Dr. Veerasammy Ramayya, speaking for the AFC, lamented the pressure and daily financial stresses Berbicians face in having to pay the fares. He said that his party also believes that the tolls are way too much and should be lowered.
He recommended to government that free buses be provided for students if the toll would not be reduced and that the ferry service be reintroduced as an alternative for Berbice commuters.
APNU’s Amna Ally told the house that while government parliamentarians heckle and tease about the DHB as compared to the BRB, the evidence was there to show how much the former has benefitted Guyanese.
“I do not stand here to make a comparison between the Demerara Harbour Bridge and the Berbice River Bridge. But how can one justify the rates charged by the Berbice River Bridge as against the Demerara Harbour Bridge….who has a car like mine pay $200 at the Demerara Harbour Bridge but on the Berbice Bridge that same car is $4,000. I wonder what could be the justification for that?” she asked.
Ally, herself an educator, also lamented the difficulty of parents and students in paying the high fares daily as she pleaded with government to agree with the motion. “I urge the government to consider our nation’s children’s future, the future of our young people and subscribe to the opposition’s motion to reduce the cost of the Berbice Bridge toll or to advise the Company to so comply. Time for excuses has run out…we want the bridge toll to be reduced nothing more nothing less and if you want to make it a political issue then so be it,” she contended.

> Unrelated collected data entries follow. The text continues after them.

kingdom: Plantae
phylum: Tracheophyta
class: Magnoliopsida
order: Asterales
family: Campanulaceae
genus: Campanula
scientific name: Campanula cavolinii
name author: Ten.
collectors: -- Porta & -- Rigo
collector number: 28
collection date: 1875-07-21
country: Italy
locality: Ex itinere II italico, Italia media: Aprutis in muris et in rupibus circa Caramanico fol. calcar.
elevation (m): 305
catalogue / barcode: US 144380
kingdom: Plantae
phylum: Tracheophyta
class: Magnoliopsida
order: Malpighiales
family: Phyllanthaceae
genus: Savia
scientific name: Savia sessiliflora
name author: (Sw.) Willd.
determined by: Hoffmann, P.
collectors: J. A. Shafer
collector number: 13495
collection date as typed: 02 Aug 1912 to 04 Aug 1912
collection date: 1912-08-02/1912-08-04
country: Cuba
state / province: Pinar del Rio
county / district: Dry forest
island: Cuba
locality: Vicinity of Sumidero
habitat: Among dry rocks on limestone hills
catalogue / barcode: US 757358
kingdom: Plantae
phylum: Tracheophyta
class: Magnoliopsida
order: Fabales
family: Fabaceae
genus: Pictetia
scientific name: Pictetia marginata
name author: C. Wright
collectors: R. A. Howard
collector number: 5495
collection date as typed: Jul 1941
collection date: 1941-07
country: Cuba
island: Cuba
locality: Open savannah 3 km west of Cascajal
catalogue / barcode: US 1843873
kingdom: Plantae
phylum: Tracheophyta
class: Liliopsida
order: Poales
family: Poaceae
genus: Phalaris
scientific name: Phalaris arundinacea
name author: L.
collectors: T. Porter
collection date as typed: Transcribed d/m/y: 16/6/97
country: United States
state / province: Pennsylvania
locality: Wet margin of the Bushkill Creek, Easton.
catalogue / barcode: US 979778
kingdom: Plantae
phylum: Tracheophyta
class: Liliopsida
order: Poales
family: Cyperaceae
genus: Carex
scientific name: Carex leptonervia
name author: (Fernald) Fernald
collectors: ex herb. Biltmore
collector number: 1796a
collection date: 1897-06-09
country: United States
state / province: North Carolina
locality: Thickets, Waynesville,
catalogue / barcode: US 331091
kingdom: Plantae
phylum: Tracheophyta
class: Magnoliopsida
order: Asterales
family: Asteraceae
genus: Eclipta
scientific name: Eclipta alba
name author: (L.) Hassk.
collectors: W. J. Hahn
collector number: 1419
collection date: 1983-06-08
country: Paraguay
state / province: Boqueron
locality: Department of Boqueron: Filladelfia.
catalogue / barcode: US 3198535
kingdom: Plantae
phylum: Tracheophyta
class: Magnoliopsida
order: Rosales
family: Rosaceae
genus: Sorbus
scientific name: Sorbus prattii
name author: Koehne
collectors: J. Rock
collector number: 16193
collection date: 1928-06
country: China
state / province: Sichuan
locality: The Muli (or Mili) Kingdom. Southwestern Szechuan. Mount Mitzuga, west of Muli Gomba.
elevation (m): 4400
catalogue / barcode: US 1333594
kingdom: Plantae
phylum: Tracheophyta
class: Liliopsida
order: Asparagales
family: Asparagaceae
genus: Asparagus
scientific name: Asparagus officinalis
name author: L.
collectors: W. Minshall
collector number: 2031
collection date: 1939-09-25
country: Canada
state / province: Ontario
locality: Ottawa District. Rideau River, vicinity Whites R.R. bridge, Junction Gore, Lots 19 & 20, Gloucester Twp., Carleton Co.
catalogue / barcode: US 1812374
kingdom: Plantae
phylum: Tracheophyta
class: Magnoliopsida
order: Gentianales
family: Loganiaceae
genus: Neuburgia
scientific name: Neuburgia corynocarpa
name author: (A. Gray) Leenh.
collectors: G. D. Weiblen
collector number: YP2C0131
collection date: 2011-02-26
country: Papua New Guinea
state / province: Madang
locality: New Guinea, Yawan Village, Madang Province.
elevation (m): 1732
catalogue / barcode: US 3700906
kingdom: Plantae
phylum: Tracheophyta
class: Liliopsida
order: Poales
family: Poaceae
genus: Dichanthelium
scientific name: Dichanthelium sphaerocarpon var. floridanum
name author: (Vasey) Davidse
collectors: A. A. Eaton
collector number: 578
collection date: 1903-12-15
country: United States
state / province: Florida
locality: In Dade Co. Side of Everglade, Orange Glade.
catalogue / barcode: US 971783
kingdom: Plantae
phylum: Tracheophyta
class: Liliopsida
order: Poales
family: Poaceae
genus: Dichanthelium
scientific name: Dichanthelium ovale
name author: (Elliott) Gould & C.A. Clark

The House was plunged into darkness during Ally’s presentation as a result of a power outage. This led Ally to declare “Gosh this is a sign of the dark days to come under this PPP government,” much to the giggles of the opposition but noisy rebuttals from the government side. Shortly after, Parliament’s generator kicked in and Ally thanked Prime Minister Samuel Hinds, who she felt had a role to play in the return of power to the National Assembly.